Even before the full implications of the outbreak became apparent, networks started laying off staff. There was an odd period when two different scenarios seemed to overlap: the discourse from network chiefs who pledged to protect their employees – and the reality of people who suddenly found themselves out of work. And let’s not forget freelancers, left in the cold as agencies slashed budgets for external resources.
The National Advertising Benevolent Society (NABS) in the United Kingdom exists to provide support in just these kind of circumstances. So we contacted Uzma Afridi, its head of careers, to find out what advertising people who find themselves out of work can do to help themselves.
What’s the first piece of advice you’d give to someone who’s just been laid off?
Take a moment and breathe. Make a cup of tea and process that call/conversation.
When a decision about our lives has been taken out of our hands, it is not unusual for it to trigger a survival mode reaction in us, because our brain has perceived a threat or fear situation. That may be the threat of our financial support and/or structure is being taken away from us, or the fear of the unknown. An unexpected conversation that throws us activates the stress/fear response, meaning the cognitive part of our brain starts to shut down and the emotional part of our brain takes the lead.
The emotional brain isn’t logical and therefore our reaction is not always the most helpful for us in that moment. Taking a moment to process what has happened, and pausing to shift the brain’s focus back into a cognitive function, can help reduce the emotional reaction. It can also induce a calm response which consciously engages your frontal lobes, helping you think about your situation logically to figure what the impact of that conversation has had on you and your situation and what you can control, enabling you to better consider thoughtful and rational solutions regarding your next steps.
How can NABS help people who find themselves in a precarious position?
NABS has created a dedicated Knowledge Hub as a one-stop shop resource for anybody worried about their job and/or emotional health during the current crisis and beyond. The Knowledge Hub offers a range of resources to help individuals who are concerned about their positions at work. This includes a redundancy tool featuring FAQs on redundancy, bite-sized videos about furlough, resources for the self-employed, advice on managing income and outgoings and also support with emotional well-being including support with anxiety and tips on mindfulness.
NABS’ Advice Line offers free, confidential and impartial advice to advertising industry employees.

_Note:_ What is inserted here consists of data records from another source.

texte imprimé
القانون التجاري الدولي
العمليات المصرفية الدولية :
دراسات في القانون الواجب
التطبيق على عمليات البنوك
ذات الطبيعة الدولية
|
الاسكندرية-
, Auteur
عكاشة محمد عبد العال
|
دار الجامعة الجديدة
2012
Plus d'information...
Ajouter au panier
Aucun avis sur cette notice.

Anybody who is concerned about their position can call our team of dedicated and experienced support advisors, all of whom are able to discuss contractual rights as well as general concerns.

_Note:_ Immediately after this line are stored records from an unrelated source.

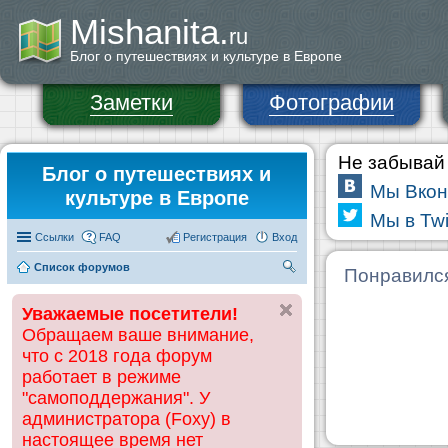
Mishanita.
ru
Блог о путешествиях и культуре в Европе
Заметки
Фотографии
Не забывай 
Блог о путешествиях и
Мы Вкон
культуре в Европе
Мы в Twi
Ссылки
FAQ
Регистрация
Вход
Список форумов
П
Понравилс
ои
Уважаемые посетители!
ск
Обращаем ваше внимание,
что с 2018 года форум
работает в режиме
"самоподдержания". У
администратора (Foxy) в
настоящее время нет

NABS also offers free one-to-one coaching to UK advertising industry employees, where individuals can benefit from bespoke support with career options, stress or well-being.
NABS does a great job in the UK. Are there equivalents in the United States or elsewhere?

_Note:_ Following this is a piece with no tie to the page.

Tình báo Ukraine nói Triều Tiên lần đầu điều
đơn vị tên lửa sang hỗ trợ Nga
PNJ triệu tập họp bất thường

There is a similar organisation in Canada, also called NABS. In Australia there’s grassroots groups Never Not Creative and the Mentally Healthy Change Group, run by Andy Wright of Streamtime. These are not equivalent to NABS but share our aims of supporting the ad community and encouraging open conversations about mental and emotional health in the industry.
Freelancers are suffering a great deal. What could they do to seek financial support while work is thin on the ground?
UK advertising freelancers can call NABS’ Advice Line for help. NABS’ support advisors can help individuals to explore how they can maximise their income at this time and whether NABS’ financial assistance, in the form of a means-tested Support or Upskilling Grant, might be applicable. NABS also offers a host of resources for freelancers. These resources have been brought together to support freelancers throughout the current situation and beyond.